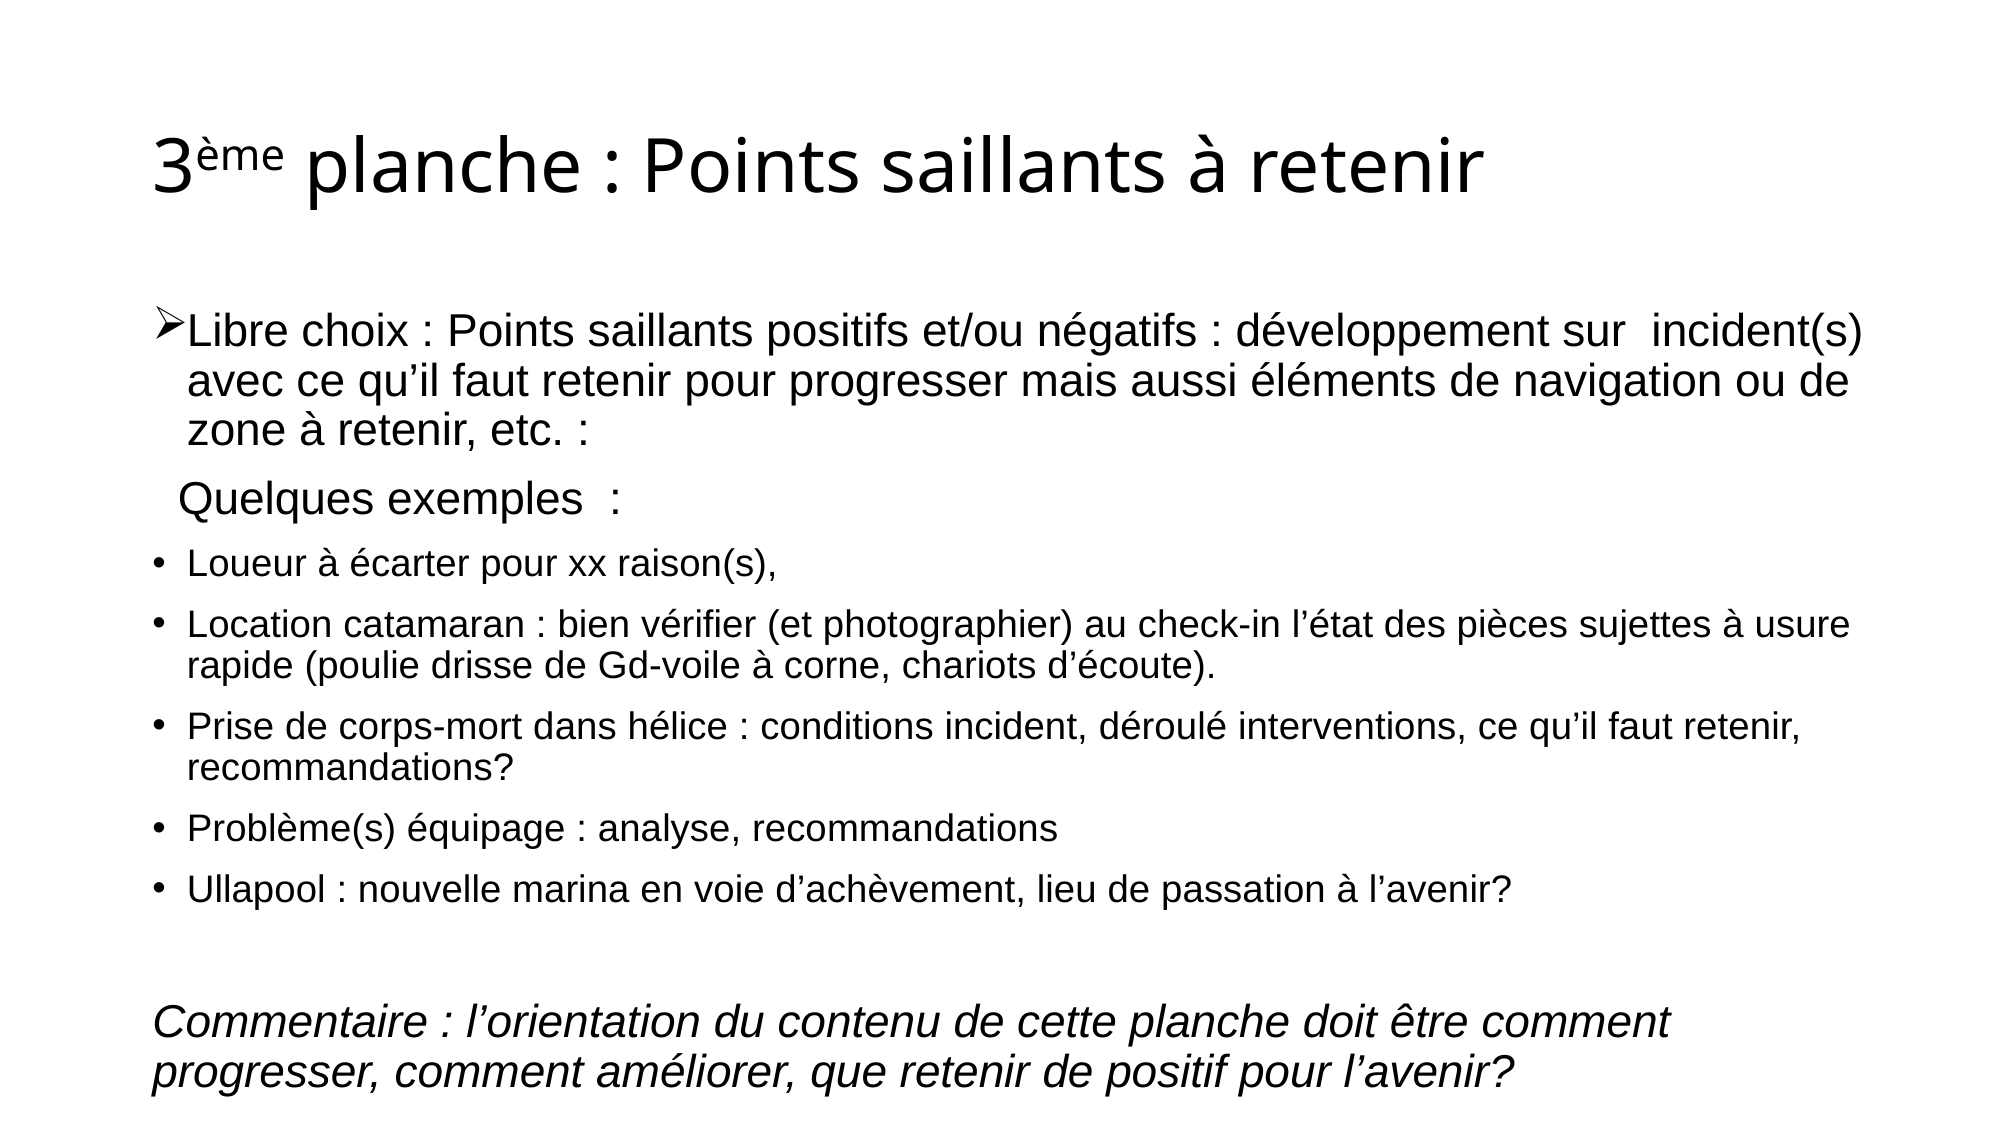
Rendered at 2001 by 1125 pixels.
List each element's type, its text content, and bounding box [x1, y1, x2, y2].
---
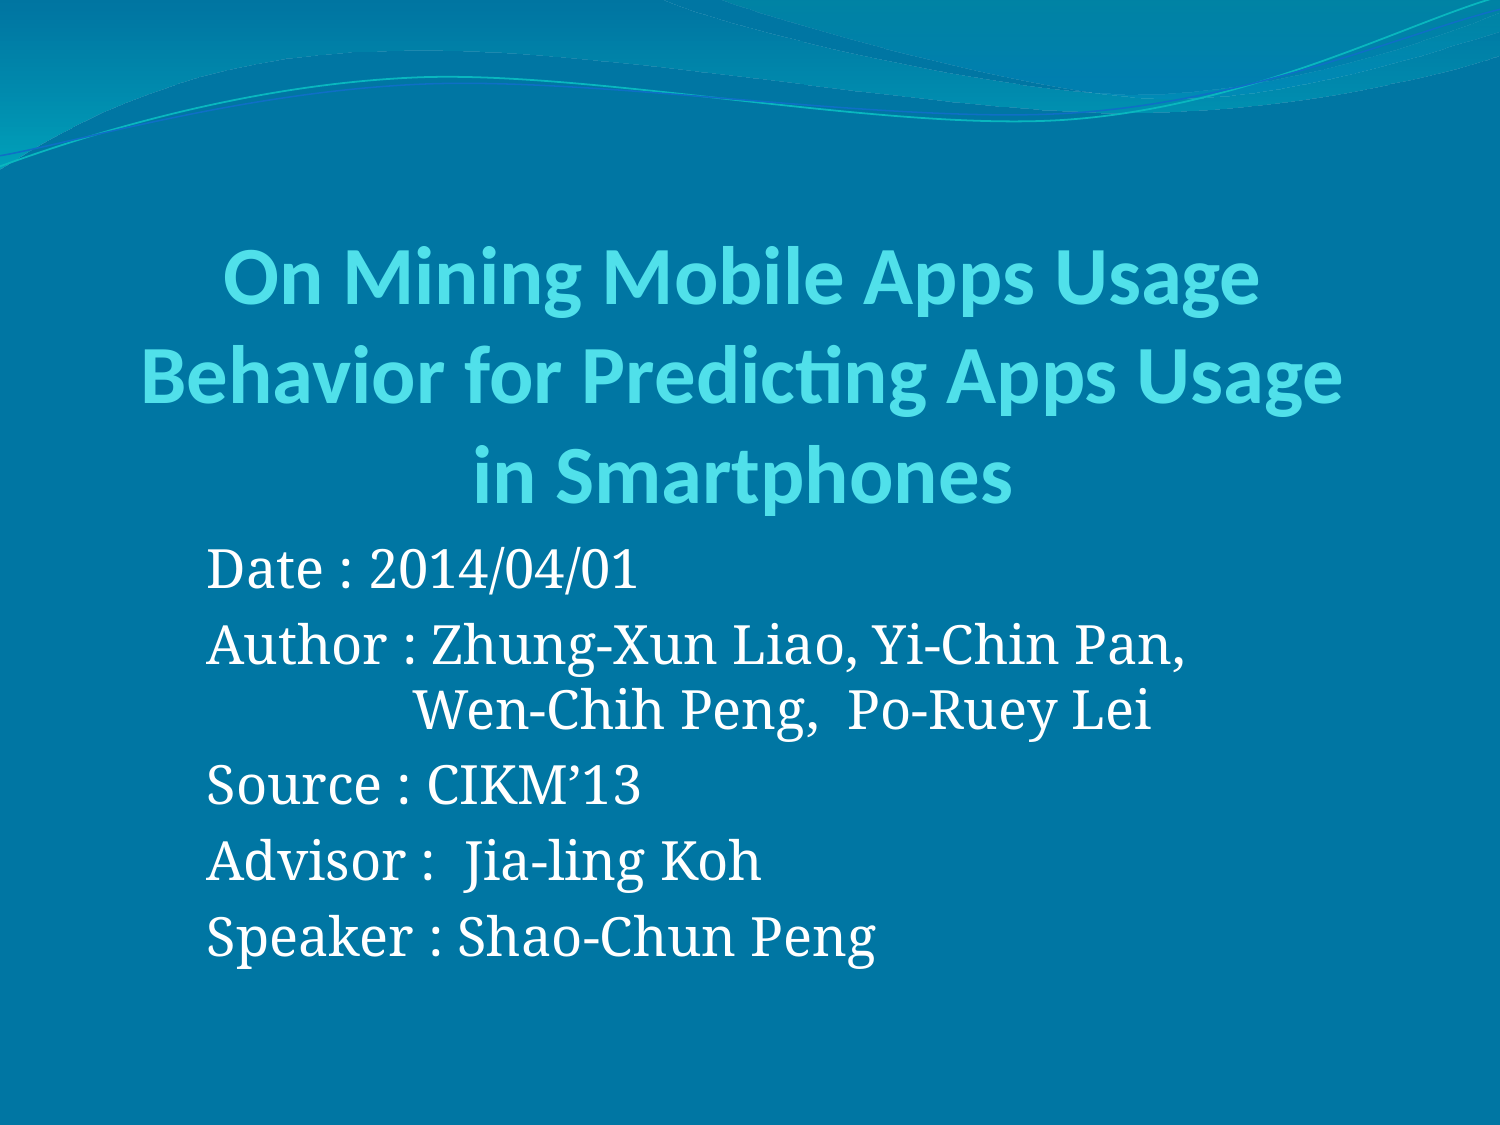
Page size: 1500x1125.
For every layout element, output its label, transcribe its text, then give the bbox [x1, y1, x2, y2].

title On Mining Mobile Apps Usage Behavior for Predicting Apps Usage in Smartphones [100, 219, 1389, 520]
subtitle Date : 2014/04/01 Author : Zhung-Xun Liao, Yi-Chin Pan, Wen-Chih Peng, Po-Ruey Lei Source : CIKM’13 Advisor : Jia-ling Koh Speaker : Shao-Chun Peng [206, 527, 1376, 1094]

▶ **TASK DESCRIPTION**: Go to the line with "Rendered at 2001 by 1125 pixels." in the entries above and repeat every line from there through the line with "List each element's", exactly and with no other text.

▶ **WRITTEN SOLUTION**:
Rendered at 2001 by 1125 pixels.
List each element's type, its text content, and bounding box [x1, y1, x2, y2].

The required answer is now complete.